'''

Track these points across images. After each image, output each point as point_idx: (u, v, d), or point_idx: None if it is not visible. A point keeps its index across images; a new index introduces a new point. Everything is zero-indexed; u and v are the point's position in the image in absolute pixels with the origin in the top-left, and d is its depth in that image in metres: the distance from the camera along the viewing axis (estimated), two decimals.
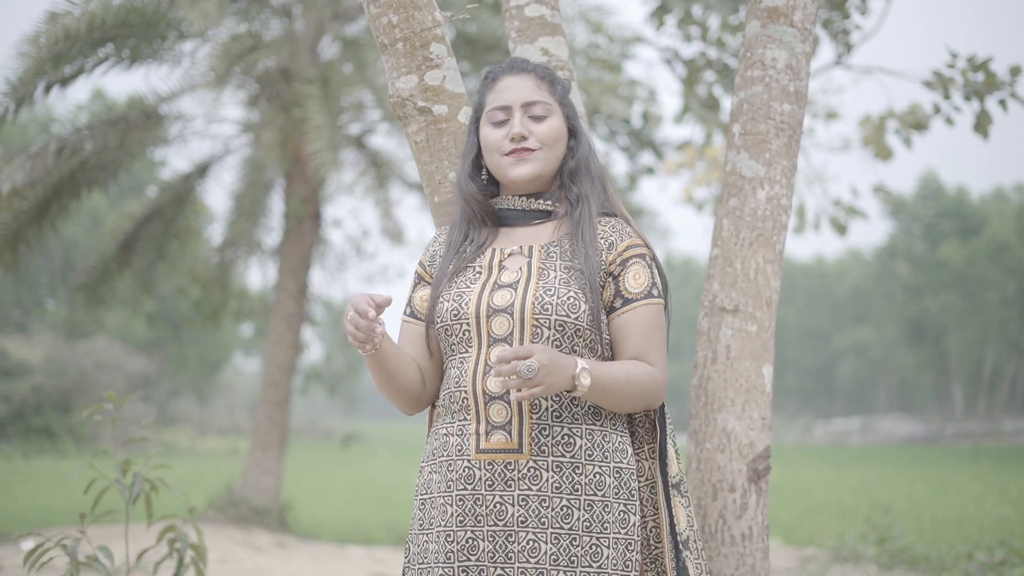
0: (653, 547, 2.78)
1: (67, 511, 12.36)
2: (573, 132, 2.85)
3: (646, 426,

'''
'''

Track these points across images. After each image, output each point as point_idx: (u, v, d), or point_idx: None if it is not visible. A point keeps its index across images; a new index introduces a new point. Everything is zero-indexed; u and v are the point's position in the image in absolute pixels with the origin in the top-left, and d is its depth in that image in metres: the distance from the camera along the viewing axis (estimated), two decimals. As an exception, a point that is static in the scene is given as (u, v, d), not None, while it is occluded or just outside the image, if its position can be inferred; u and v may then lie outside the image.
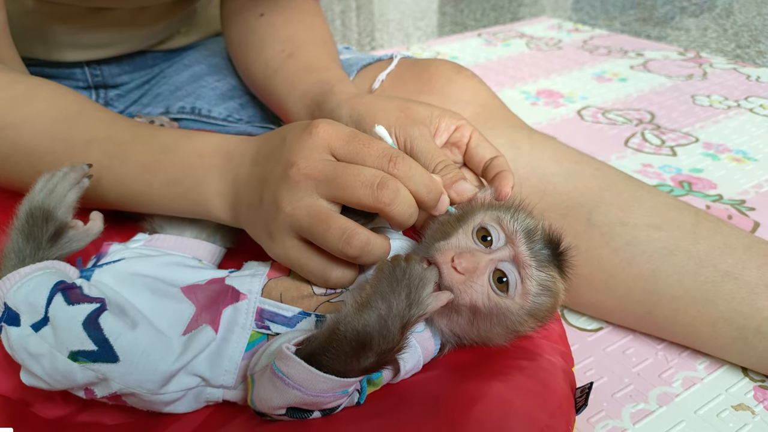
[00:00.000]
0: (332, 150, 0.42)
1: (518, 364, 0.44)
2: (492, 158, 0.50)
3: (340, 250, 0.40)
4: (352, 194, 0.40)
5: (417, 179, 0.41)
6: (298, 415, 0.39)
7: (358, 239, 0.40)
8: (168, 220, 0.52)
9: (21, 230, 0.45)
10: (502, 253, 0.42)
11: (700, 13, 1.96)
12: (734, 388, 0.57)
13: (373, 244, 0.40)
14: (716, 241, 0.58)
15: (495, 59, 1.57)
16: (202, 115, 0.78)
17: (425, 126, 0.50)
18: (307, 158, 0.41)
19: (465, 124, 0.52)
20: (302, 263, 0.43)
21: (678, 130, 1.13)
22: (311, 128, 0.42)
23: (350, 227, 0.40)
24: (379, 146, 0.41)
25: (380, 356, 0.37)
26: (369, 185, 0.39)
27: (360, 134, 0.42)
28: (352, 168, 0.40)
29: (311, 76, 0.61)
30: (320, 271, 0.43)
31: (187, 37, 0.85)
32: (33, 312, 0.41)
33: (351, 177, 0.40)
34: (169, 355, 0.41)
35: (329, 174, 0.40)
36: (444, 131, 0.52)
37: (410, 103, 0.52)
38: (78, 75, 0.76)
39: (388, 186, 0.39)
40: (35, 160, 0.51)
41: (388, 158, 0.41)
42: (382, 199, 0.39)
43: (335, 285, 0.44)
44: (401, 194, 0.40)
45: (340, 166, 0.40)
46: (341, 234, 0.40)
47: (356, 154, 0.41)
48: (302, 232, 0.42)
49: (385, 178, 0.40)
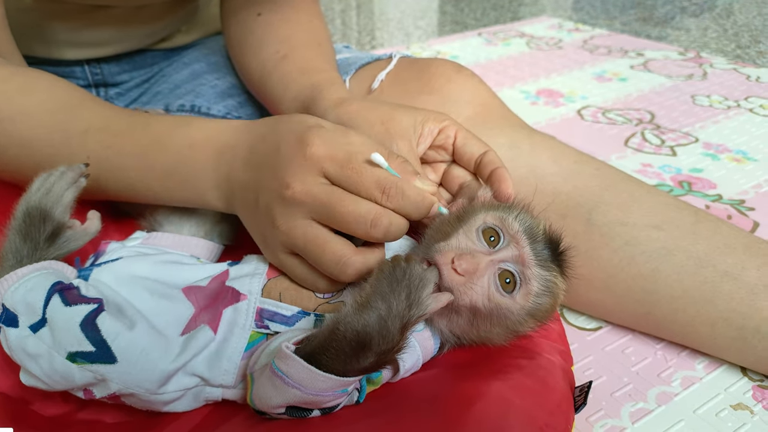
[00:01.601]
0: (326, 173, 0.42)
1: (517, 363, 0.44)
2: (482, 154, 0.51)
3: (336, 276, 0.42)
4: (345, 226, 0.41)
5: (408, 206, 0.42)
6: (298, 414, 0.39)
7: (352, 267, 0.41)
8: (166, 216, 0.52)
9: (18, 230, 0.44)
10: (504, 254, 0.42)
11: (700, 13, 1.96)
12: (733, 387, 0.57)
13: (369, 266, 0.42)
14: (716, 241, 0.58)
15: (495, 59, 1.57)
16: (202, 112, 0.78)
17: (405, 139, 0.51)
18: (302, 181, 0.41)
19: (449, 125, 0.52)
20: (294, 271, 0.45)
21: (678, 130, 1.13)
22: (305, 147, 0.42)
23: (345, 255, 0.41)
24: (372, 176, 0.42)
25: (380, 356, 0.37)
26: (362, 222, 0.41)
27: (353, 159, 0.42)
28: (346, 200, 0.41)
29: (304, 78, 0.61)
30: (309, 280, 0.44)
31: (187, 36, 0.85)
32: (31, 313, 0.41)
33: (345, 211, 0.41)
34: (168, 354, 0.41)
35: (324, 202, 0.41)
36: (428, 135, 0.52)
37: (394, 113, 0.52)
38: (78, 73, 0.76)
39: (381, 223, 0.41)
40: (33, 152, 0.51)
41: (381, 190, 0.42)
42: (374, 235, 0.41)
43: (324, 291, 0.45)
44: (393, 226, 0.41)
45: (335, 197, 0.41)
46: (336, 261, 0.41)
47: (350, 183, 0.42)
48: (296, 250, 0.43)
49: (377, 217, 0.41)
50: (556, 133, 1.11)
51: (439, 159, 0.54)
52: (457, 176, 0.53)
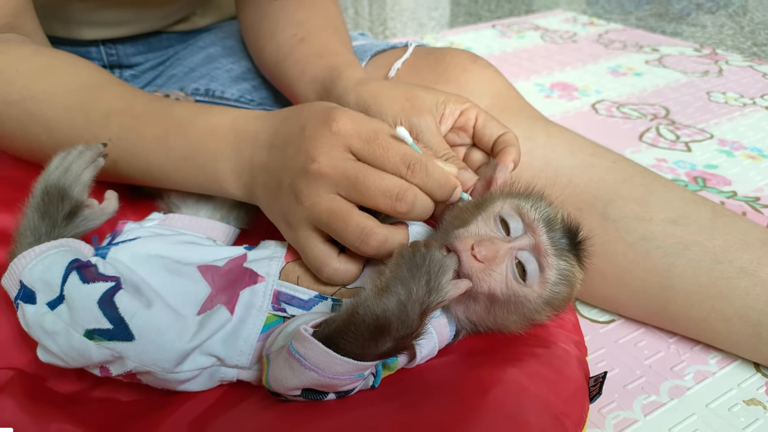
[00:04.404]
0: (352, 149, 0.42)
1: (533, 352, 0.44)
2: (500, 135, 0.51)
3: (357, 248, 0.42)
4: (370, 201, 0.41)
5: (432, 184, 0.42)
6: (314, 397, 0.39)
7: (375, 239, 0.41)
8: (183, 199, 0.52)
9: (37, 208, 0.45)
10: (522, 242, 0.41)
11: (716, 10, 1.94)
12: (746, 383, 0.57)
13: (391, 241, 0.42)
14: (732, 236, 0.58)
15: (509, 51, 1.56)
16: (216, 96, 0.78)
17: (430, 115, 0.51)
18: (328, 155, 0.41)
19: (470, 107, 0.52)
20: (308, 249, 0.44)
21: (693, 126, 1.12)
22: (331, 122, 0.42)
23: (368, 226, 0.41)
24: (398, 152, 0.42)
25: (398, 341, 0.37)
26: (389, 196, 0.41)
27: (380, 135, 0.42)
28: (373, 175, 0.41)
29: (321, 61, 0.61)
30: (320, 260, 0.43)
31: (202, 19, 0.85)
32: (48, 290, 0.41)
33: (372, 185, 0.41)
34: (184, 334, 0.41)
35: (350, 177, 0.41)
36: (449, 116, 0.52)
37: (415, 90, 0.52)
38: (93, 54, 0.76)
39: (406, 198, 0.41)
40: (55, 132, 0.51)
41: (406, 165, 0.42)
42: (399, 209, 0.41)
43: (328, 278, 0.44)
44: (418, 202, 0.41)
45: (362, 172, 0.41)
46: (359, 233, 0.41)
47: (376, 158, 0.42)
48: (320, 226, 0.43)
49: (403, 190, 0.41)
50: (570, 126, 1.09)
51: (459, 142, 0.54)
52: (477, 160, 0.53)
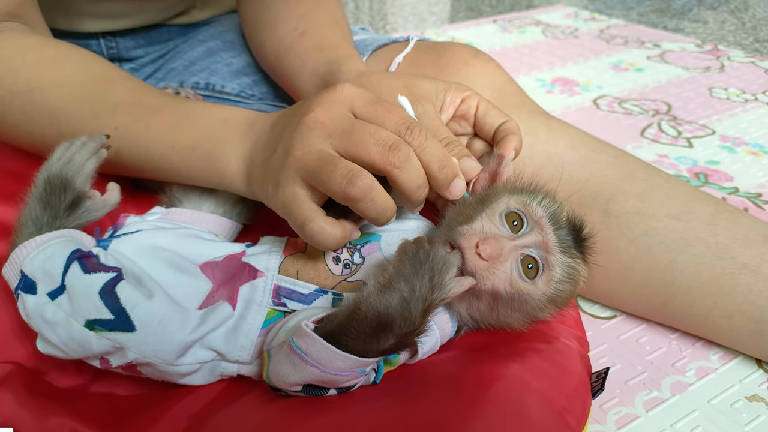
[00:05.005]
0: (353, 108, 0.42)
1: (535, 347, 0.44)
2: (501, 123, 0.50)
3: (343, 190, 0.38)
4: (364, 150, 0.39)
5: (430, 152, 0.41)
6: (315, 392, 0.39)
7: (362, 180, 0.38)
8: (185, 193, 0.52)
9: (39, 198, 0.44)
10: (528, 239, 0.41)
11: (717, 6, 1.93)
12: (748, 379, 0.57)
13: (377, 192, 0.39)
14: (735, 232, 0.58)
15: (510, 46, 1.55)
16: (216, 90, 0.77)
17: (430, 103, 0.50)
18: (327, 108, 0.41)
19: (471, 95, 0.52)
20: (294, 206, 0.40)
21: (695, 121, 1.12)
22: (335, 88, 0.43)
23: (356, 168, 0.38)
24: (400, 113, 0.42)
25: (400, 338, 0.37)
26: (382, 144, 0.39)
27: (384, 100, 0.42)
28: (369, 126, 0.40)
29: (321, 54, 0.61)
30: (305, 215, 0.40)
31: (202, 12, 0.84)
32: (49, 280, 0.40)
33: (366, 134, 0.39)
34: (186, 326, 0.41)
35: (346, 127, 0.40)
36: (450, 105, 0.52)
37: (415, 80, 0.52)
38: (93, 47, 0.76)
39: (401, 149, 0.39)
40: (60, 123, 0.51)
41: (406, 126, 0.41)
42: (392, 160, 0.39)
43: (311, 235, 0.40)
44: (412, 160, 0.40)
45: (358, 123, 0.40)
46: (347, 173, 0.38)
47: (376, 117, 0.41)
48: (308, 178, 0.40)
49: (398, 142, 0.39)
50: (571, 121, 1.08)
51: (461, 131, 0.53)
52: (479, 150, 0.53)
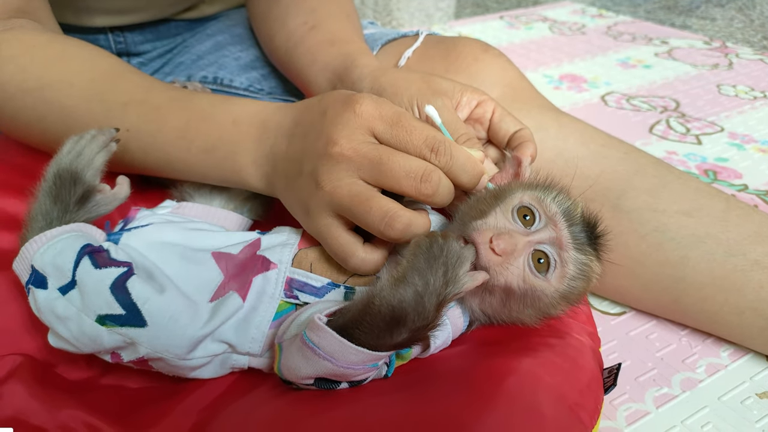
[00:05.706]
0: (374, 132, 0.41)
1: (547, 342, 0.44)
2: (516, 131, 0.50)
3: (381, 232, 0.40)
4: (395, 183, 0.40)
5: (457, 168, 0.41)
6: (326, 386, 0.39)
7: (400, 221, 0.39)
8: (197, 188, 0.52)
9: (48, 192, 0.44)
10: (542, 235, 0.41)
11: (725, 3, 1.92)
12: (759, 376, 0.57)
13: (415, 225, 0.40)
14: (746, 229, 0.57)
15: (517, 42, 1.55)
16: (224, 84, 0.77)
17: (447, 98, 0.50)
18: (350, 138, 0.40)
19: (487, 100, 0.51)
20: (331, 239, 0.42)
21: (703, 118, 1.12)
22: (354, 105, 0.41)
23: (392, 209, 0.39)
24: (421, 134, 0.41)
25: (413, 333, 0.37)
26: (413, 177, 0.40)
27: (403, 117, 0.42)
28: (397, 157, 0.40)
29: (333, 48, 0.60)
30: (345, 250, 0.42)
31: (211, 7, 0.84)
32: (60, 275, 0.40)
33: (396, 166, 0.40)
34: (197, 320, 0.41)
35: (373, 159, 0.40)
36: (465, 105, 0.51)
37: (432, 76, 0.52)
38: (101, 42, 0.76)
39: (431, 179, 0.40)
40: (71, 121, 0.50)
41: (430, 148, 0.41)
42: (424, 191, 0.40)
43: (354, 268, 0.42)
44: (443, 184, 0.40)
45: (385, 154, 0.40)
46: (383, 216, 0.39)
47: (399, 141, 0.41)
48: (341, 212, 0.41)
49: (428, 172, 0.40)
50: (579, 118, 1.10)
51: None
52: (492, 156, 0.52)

'''

* _WORK REQUIRED_
Search the lines above for the string "indexed" and copy each line that has it.

* _COMPLETED TASK_
Track these points across images. After each image, output each point as point_idx: (u, v, d), or point_idx: None if it is not visible. A point keeps its index across images; a new index introduces a new point. Everything is zero-indexed; u and v are the point's position in the image in absolute pixels with the origin in the top-left, and d is its depth in that image in metres: the distance from the camera along the viewing axis (estimated), two decimals.
Track these points across images. After each image, output each point as point_idx: (u, v, d), or point_idx: None if it is not visible. A point keeps its index across images; a new index introduces a new point. Everything is zero-indexed; u and v are the point's position in the image in absolute pixels with the origin in the top-left, and d is its depth in that image in metres: the distance from the camera along the viewing axis (estimated), two decimals. As an exception, a point that is static in the scene is given as (u, v, d), not None, while it is occluded or just outside the image, if its position can be inferred; u and v may then lie outside the image.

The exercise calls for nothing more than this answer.